This is a beautifully written book of the highest production standards; classy dustjacket, rich paper, elegant design. No one could deny Mr Yeadon's affection for his Harris acquaintances and occasionally astute insights into their economic and sociological vulnerability. And he turns a lovely sentence.
I was nearing the end of my own 12-year residence on the island of Harris when David Yeadon asked if he could pop by for an interview in May 2004, in connection with the project.
As an author myself (NO GREAT MISCHIEF IF YOU FALL, etc.), I readily agreed. As a working journalist, though (at present, the Scottish Daily Mail), I'm still disturbed how he went about it. First, he turned up (without prior warning) with his wife. Mrs Yeadon is a clever and very worthwhile woman but the two of them deftly flanked me at my kitchen table as if they were CID and I were helping them with their inquiries. It was distinctly intimidating and things went erapidly downhill.
Readers of this book should know that, in the conduct of interviews (at least by my own experience) David Yeadon interrupts repeatedly, without pity and without mercy. Worse: he contradicts - contradicts ruthlessly, incessantly, in an incredibly grand Oxford common-room sort of way - and within ten minutes I found myself controlling my temper with mounting difficulty, especially as Mrs Yeadon stared at me throughout with the glassy eyes of the in-house psychiatrist at a particularly weighty job interview.
Any decent writer knows that you put an interviewee at ease; you don't interrupt; and, if an answer puzzles you, you ask more questions - you don't cackle insanely and ride into the attack.
By the time they left I felt drained and spent and, as I had been scarcely able to get a line in edgeways, wondered whatever material of profit he might have gathered for his book.
I was rather relieved to find nothing of this interview, or any thumb-nail sketch of Wee-Free-Journalist-At-Bay, made it into Seasons on Harris. Indeed, there is one kind reference to me (in august company too) as an island author. And this new book about Harris has, as I said, its merits. But it is David Yeadon's book, it is coloured throughout by the limits of his knowledge, the profound tints of his prejudice and the MidAtlantic grandeur of her personality, and that particularly lets him down in all matters of religion - the Presbyterian faith to which most Harris people adhere being at once incomprehensible and distinctly offensive to him; while entirely and manifestly blind, as a writer, to the constraints of his prejudice.

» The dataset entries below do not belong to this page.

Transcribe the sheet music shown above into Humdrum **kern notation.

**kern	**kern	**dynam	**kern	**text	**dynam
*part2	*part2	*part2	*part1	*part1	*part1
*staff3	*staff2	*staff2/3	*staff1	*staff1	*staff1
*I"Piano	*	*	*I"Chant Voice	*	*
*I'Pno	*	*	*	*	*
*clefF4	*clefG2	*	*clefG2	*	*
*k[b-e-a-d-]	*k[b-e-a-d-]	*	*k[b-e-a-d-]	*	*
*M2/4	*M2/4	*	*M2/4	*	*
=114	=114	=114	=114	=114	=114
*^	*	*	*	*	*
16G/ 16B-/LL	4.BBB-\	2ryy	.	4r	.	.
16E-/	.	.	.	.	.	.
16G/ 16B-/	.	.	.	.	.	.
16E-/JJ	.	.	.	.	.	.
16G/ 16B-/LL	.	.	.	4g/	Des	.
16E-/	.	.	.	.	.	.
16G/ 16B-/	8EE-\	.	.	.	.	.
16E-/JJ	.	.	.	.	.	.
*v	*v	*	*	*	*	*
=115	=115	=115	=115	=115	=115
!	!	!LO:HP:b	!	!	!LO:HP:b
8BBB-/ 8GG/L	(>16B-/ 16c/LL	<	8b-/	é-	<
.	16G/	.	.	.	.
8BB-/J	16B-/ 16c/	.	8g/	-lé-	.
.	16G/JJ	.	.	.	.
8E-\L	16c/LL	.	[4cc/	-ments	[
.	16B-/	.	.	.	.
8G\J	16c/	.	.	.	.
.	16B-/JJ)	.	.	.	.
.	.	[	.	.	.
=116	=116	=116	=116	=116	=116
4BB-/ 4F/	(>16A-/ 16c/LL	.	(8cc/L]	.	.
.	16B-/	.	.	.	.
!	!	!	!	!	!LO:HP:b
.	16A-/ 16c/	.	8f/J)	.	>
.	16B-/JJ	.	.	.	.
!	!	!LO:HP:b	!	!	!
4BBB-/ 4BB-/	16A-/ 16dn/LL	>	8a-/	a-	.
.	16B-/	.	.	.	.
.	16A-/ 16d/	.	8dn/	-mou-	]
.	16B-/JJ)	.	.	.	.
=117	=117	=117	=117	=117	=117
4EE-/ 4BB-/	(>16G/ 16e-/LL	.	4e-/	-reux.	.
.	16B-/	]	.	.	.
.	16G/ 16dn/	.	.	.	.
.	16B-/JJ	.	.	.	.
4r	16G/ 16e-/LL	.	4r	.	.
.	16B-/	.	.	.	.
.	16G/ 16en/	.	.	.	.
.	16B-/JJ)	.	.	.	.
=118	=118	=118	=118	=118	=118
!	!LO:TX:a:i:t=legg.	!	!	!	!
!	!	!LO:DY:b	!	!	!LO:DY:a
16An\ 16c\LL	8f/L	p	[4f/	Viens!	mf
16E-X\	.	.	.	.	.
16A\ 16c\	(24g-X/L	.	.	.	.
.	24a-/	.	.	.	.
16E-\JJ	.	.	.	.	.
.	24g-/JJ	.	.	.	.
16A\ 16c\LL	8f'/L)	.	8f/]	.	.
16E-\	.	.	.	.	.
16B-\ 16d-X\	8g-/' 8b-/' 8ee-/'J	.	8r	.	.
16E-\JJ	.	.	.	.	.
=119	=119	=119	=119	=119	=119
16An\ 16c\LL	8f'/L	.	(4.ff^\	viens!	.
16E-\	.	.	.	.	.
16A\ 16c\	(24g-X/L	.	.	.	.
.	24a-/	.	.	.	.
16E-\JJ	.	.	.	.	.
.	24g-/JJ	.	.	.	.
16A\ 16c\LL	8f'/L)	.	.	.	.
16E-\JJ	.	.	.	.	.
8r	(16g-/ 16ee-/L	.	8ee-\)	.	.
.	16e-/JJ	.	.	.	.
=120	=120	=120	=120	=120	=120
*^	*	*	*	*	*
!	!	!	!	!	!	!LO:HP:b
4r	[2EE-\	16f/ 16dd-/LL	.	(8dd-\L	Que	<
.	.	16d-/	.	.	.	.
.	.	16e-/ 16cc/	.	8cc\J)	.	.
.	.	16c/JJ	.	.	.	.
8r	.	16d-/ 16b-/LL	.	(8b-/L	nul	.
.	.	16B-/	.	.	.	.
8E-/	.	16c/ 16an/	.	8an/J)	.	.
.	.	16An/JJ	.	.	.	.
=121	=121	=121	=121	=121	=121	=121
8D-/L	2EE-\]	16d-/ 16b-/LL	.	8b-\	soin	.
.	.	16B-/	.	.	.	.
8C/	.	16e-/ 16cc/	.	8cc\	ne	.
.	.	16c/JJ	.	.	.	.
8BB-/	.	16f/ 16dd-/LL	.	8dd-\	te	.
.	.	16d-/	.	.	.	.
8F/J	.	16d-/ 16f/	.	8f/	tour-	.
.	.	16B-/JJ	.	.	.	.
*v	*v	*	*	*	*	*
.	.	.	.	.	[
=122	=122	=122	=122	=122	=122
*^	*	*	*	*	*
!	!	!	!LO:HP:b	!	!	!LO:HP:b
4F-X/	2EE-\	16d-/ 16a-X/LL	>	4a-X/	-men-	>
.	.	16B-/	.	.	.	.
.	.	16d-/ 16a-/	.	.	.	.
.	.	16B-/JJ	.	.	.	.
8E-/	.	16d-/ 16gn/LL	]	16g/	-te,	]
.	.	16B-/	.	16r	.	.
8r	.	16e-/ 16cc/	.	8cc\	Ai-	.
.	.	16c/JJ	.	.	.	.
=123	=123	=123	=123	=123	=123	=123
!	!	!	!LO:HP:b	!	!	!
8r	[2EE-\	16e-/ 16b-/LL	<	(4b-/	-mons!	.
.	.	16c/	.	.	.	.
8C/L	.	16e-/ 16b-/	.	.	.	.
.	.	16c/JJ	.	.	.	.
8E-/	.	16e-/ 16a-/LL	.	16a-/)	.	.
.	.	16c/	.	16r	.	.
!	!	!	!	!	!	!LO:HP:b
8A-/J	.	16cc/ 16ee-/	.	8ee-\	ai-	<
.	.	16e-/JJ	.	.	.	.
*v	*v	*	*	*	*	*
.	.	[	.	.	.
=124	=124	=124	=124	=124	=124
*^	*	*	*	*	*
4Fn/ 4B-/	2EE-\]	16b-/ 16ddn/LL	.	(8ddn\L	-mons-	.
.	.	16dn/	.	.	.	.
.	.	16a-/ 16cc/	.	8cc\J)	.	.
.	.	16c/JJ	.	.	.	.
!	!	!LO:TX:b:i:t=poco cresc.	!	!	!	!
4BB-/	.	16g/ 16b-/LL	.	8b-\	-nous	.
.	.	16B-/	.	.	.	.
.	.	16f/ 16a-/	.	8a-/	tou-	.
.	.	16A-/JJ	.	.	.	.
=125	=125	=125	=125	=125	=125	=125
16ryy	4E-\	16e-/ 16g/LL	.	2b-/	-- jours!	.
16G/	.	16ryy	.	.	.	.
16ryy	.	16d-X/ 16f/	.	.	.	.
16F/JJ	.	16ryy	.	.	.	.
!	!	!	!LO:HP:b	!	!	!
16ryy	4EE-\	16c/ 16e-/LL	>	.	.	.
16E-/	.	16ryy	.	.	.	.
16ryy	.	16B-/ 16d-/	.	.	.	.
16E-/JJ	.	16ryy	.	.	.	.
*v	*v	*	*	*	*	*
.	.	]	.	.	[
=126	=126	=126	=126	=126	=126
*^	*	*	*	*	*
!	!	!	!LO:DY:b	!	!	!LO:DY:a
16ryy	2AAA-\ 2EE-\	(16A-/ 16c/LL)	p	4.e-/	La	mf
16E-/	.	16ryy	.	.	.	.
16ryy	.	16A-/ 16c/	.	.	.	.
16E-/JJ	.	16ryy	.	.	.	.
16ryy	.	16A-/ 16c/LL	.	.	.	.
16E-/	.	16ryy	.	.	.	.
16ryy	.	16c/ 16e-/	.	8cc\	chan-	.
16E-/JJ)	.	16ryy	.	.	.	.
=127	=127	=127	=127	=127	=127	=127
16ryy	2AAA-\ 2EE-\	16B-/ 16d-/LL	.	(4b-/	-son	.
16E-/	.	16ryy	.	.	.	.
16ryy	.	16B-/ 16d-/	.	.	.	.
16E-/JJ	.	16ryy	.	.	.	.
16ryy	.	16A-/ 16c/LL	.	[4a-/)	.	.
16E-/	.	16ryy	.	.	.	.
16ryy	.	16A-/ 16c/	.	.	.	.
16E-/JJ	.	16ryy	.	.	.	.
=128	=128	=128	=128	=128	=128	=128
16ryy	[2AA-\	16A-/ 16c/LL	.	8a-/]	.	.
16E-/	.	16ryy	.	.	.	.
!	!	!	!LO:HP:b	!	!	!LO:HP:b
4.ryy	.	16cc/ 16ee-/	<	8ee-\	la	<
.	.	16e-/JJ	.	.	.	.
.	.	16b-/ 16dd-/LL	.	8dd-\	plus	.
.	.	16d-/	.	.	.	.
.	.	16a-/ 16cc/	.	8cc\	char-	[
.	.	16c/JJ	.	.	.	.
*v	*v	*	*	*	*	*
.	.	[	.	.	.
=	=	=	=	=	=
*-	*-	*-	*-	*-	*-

He also has a tin ear with a dreadful weakness for writing in cod-phonetic "dialect" - Harris folk simply do not talk like this and no decent travel-writer has done this for many years, as the underlying assumption (my subjects have a quaint regional accent, worrthy of comment; I myself have no regional accent) is as risible as it is false. Mr Yeadon has in fact a splendid, booming English accent, somewhere between Victorian actor-manager and the much-loved Basil Brush.
The weakest section of this book is in fact a chapter describing one journey (by way of light relief) to the "Catholic South" of South Uist and Barra: anyone familiar with the genre of Hebridean travelogue (and I have shelfloads of the stuff) can only laugh, because it is so hopelessly unoriginal. Writers have been slagging off Hebridean Calvinism and exalting Hebridean Catholicism and fondly portraying all sorts of supposed, wondrous social and cultural advantages to the latter since Compton MacKenzie was bouncing in his cot. MacKenzie himself, of course; Sir Walter Scott; John Buchan; Ada Goodrich-Freer; F Fraser Darling; Derek Cooper; Lillian Beckwith - purr-LEASE.
Against that, his self-mocking account of a day out fishing for prawns on the MFV HARMONY is a splendid piece of prose, especially if you knew the 2004 crew whom he portrays perfectly, like my good friend Duncan from Luskentyre.
This is by no means a bad book; David Yeadon, outwith his confrontational interviewing mode, is a most affable man, and it's a jolly read. But the purchaser will not learn nearly as much about the Isle of Harris as he will about the jolly-hockeysticks David Yeadon.